Life is a farce, and should not end with a mourning scene.

—Horace Walpole, 1784

The life of the dead consists in the recollection cherished of them by the living.

—Marcus Tullius Cicero, 43 BC

It is noble to die before doing anything that deserves death.

—Anaxandrides, c. 376

Those from whom we were born have long since departed, and those with whom we grew up exist only in memory. We, too, through the approach of death, become, as it were, trees growing on the sandy bank of a river.

—Bhartrihari, c. 400

If a man will observe as he walks the streets, I believe he will find the merriest countenances in mourning coaches.

—Jonathan Swift, 1706

I don’t believe in an afterlife, although I am bringing a change of underwear.

—Woody Allen, 1971

There never is absolute birth nor complete death, in the strict sense, consisting in the separation of the soul from the body.

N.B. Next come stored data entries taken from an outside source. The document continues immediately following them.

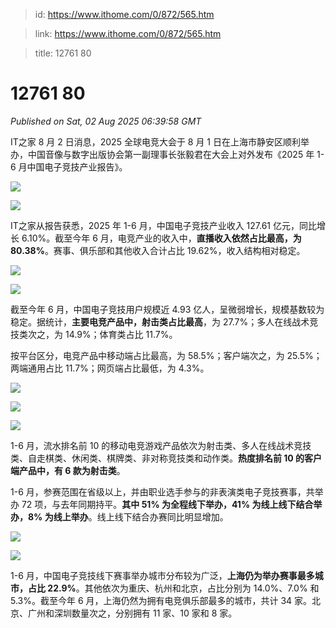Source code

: > id: https://www.ithome.com/0/872/565.htm

> link: https://www.ithome.com/0/872/565.htm

> title: 12761 80

# 12761 80
_Published on Sat, 02 Aug 2025 06:39:58 GMT_

IT之家 8 月 2 日消息，2025 全球电竞大会于 8 月 1 日在上海市静安区顺利举办，中国音像与数字出版协会第一副理事长张毅君在大会上对外发布《2025 年 1-6 月中国电子竞技产业报告》。

![](https://img.ithome.com/newsuploadfiles/2025/8/a1d07890-d71c-4c6c-965b-5c5b431466fe.png?x-bce-process=image/format,f_auto)

![](https://img.ithome.com/newsuploadfiles/2025/8/7fe4377c-0a0b-4988-94dc-6e1ea1482b6a.png?x-bce-process=image/format,f_auto)

IT之家从报告获悉，2025 年 1-6 月，中国电子竞技产业收入 127.61 亿元，同比增长 6.10%。截至今年 6 月，电竞产业的收入中，**直播收入依然占比最高，为 80.38%**。赛事、俱乐部和其他收入合计占比 19.62%，收入结构相对稳定。

![](https://img.ithome.com/newsuploadfiles/2025/8/564c55d6-ff24-4db9-9f3c-26a0e3409ee2.png?x-bce-process=image/format,f_auto)

![](https://img.ithome.com/newsuploadfiles/2025/8/9060e6d8-8fd3-478c-acbb-25d6c4ce26bb.png?x-bce-process=image/format,f_auto)

截至今年 6 月，中国电子竞技用户规模近 4.93 亿人，呈微弱增长，规模基数较为稳定。据统计，**主要电竞产品中，射击类占比最高**，为 27.7%；多人在线战术竞技类次之，为 14.9%；体育类占比 11.7%。

按平台区分，电竞产品中移动端占比最高，为 58.5%；客户端次之，为 25.5%；两端通用占比 11.7%；网页端占比最低，为 4.3%。

![](https://img.ithome.com/newsuploadfiles/2025/8/4e9726e3-1d60-4f2a-9765-0b8c267e8678.png?x-bce-process=image/format,f_auto)

![](https://img.ithome.com/newsuploadfiles/2025/8/5cd072a3-a4c8-482a-bd33-5e277acbccfa.png?x-bce-process=image/format,f_auto)

![](https://img.ithome.com/newsuploadfiles/2025/8/aa302b25-7e5b-4c68-aaee-f2ad2046201d.png?x-bce-process=image/format,f_auto)

1-6 月，流水排名前 10 的移动电竞游戏产品依次为射击类、多人在线战术竞技类、自走棋类、休闲类、棋牌类、非对称竞技类和动作类。**热度排名前 10 的客户端产品中，有 6 款为射击类**。

1-6 月，参赛范围在省级以上，并由职业选手参与的非表演类电子竞技赛事，共举办 72 项，与去年同期持平。**其中 51% 为全程线下举办，41% 为线上线下结合举办，8% 为线上举办**。线上线下结合办赛同比明显增加。

![](https://img.ithome.com/newsuploadfiles/2025/8/219bce11-0531-4246-a9d9-6c1605daca71.png?x-bce-process=image/format,f_auto)

![](https://img.ithome.com/newsuploadfiles/2025/8/bdf82655-91a9-4361-a24d-dc54b512a240.png?x-bce-process=image/format,f_auto)

1-6 月，中国电子竞技线下赛事举办城市分布较为广泛，**上海仍为举办赛事最多城市，占比 22.9%**。其他依次为重庆、杭州和北京，占比分别为 14.0%、7.0% 和 5.3%。截至今年 6 月，上海仍然为拥有电竞俱乐部最多的城市，共计 34 家。北京、广州和深圳数量次之，分别拥有 11 家、10 家和 8 家。
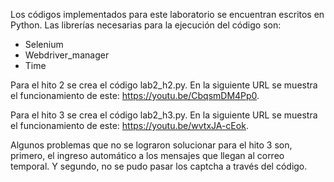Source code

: Los códigos implementados para este laboratorio se encuentran escritos en Python. Las librerías necesarias para la ejecución del código son:
  - Selenium
  - Webdriver_manager
  - Time

Para el hito 2 se crea el código lab2_h2.py. En la siguiente URL se muestra el funcionamiento de este: https://youtu.be/CbqsmDM4Pp0.

Para el hito 3 se crea el código lab2_h3.py. En la siguiente URL se muestra el funcionamiento de este: https://youtu.be/wvtxJA-cEok.

Algunos problemas que no se lograron solucionar para el hito 3 son, primero, el ingreso automático a los mensajes que llegan al correo temporal. Y segundo, no se pudo pasar los captcha a través del código.
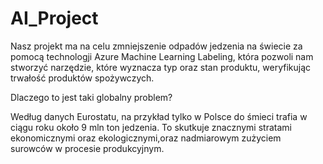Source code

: # AI_Project

Nasz projekt ma na celu zmniejszenie odpadów jedzenia na świecie za pomocą technologji Azure Machine Learning Labeling, która pozwoli nam stworzyć narzędzie, które wyznacza typ oraz stan produktu, weryfikując trwałość produktów spożywczych. 

Dlaczego to jest taki globalny problem?

Według danych Eurostatu, na przykład tylko w Polsce do śmieci trafia w ciągu roku około 9 mln ton jedzenia. To skutkuje znacznymi stratami ekonomicznymi oraz ekologicznymi,oraz nadmiarowym zużyciem surowców w procesie produkcyjnym.

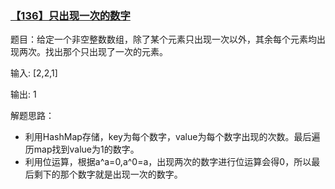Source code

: ### [【136】只出现一次的数字]()

题目：给定一个非空整数数组，除了某个元素只出现一次以外，其余每个元素均出现两次。找出那个只出现了一次的元素。

输入: [2,2,1]

输出: 1

解题思路：
- 利用HashMap存储，key为每个数字，value为每个数字出现的次数。最后遍历map找到value为1的数字。
- 利用位运算，根据a^a=0,a^0=a，出现两次的数字进行位运算会得0，所以最后剩下的那个数字就是出现一次的数字。
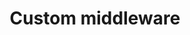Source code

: ---
order: 2
title: "Custom middleware"
description: "Learn how to implement your own middleware"
---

What we call births are developments and growths, while what we call deaths are envelopments and diminutions.

—Gottfried Wilhelm Leibniz, 1714

Under the wide and starry sky, / Dig the grave and let me lie.

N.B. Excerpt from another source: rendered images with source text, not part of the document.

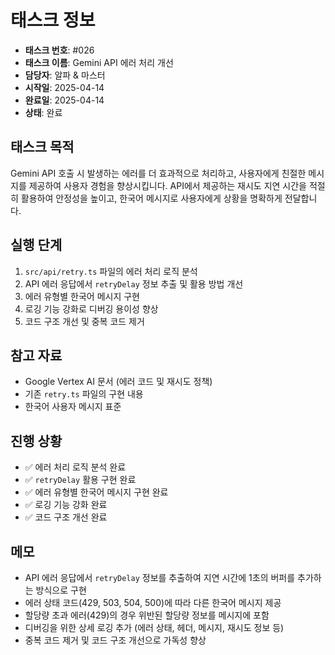 # 태스크 정보

- **태스크 번호**: #026
- **태스크 이름**: Gemini API 에러 처리 개선
- **담당자**: 알파 & 마스터
- **시작일**: 2025-04-14
- **완료일**: 2025-04-14
- **상태**: 완료

## 태스크 목적

Gemini API 호출 시 발생하는 에러를 더 효과적으로 처리하고, 사용자에게 친절한 메시지를 제공하여 사용자 경험을 향상시킵니다. API에서 제공하는 재시도 지연 시간을 적절히 활용하여 안정성을 높이고, 한국어 메시지로 사용자에게 상황을 명확하게 전달합니다.

## 실행 단계

1. `src/api/retry.ts` 파일의 에러 처리 로직 분석
2. API 에러 응답에서 `retryDelay` 정보 추출 및 활용 방법 개선
3. 에러 유형별 한국어 메시지 구현
4. 로깅 기능 강화로 디버깅 용이성 향상
5. 코드 구조 개선 및 중복 코드 제거

## 참고 자료

- Google Vertex AI 문서 (에러 코드 및 재시도 정책)
- 기존 `retry.ts` 파일의 구현 내용
- 한국어 사용자 메시지 표준

## 진행 상황

- ✅ 에러 처리 로직 분석 완료
- ✅ `retryDelay` 활용 구현 완료
- ✅ 에러 유형별 한국어 메시지 구현 완료
- ✅ 로깅 기능 강화 완료
- ✅ 코드 구조 개선 완료

## 메모

- API 에러 응답에서 `retryDelay` 정보를 추출하여 지연 시간에 1초의 버퍼를 추가하는 방식으로 구현
- 에러 상태 코드(429, 503, 504, 500)에 따라 다른 한국어 메시지 제공
- 할당량 초과 에러(429)의 경우 위반된 할당량 정보를 메시지에 포함
- 디버깅을 위한 상세 로깅 추가 (에러 상태, 헤더, 메시지, 재시도 정보 등)
- 중복 코드 제거 및 코드 구조 개선으로 가독성 향상
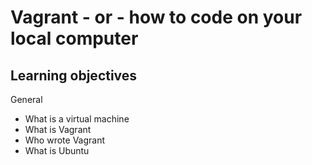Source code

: # Vagrant - or - how to code on your local computer

## Learning objectives

General
* What is a virtual machine
* What is Vagrant
* Who wrote Vagrant
* What is Ubuntu
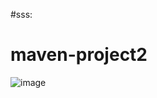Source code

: #sss:
# maven-project2
![image](https://user-images.githubusercontent.com/61113776/196158337-8137c49f-226e-4246-80e2-17ca9ff6932c.png)
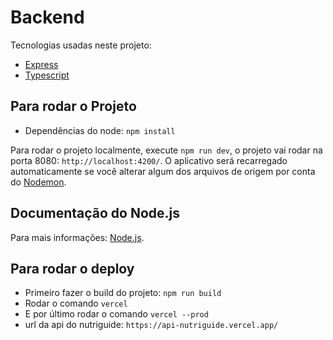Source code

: # Backend

Tecnologias usadas neste projeto:
- [Express](https://expressjs.com/)
- [Typescript](https://www.typescriptlang.org/docs/)

## Para rodar o Projeto

- Dependências do node: `npm install`

Para rodar o projeto localmente, execute `npm run dev`, o projeto vai rodar na porta 8080: `http://localhost:4200/`. O aplicativo será recarregado automaticamente se você alterar algum dos arquivos de origem por conta do [Nodemon](https://www.npmjs.com/package/nodemon).

## Documentação do Node.js

Para mais informações: [Node.js](https://nodejs.org/en/docs).

## Para rodar o deploy

- Primeiro fazer o build do projeto: `npm run build`
- Rodar o comando `vercel`
- E por último rodar o comando `vercel --prod`
- url da api do nutriguide: `https://api-nutriguide.vercel.app/`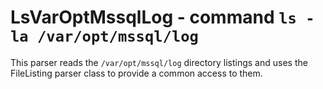 LsVarOptMssqlLog - command ``ls -la /var/opt/mssql/log``
========================================================

This parser reads the ``/var/opt/mssql/log`` directory listings and uses the
FileListing parser class to provide a common access to them.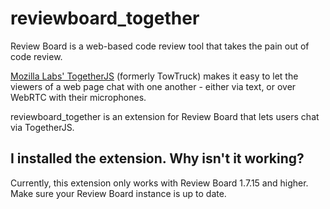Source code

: reviewboard_together
====================

Review Board is a web-based code review tool that takes the pain out of code review.

[Mozilla Labs' TogetherJS](http://togetherjs.com/) (formerly TowTruck) makes it easy to let the viewers of a web page
chat with one another - either via text, or over WebRTC with their microphones.

reviewboard_together is an extension for Review Board that lets users chat via TogetherJS.

## I installed the extension. Why isn't it working?

Currently, this extension only works with Review Board 1.7.15 and higher. Make sure your Review Board instance is up to date.
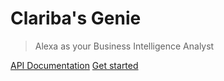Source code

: # Clariba\'s Genie

> Alexa as your Business Intelligence Analyst

[API Documentation](https://clariba-genie.herokuapp.com/docs)
[Get started](/README)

—Robert Louis Stevenson, 1887

It is not my design to drink or sleep; my design is to make what haste I can to be gone.

—Oliver Cromwell, 1658

Death renders all equal.

—Claudian, c. 395

You are dust, and to dust you shall return.

—Book of Genesis, c. 800 BC

Imagine a number of men in chains, all under sentence of death, some of whom are each day butchered in the sight of the others; those remaining see their own condition in that of their fellows and, looking at each other with grief and despair, await their turn. This is an image of the human condition.

—Blaise Pascal, 1669

Let my epitaph be, “Here lies Joseph, who failed in everything he undertook.”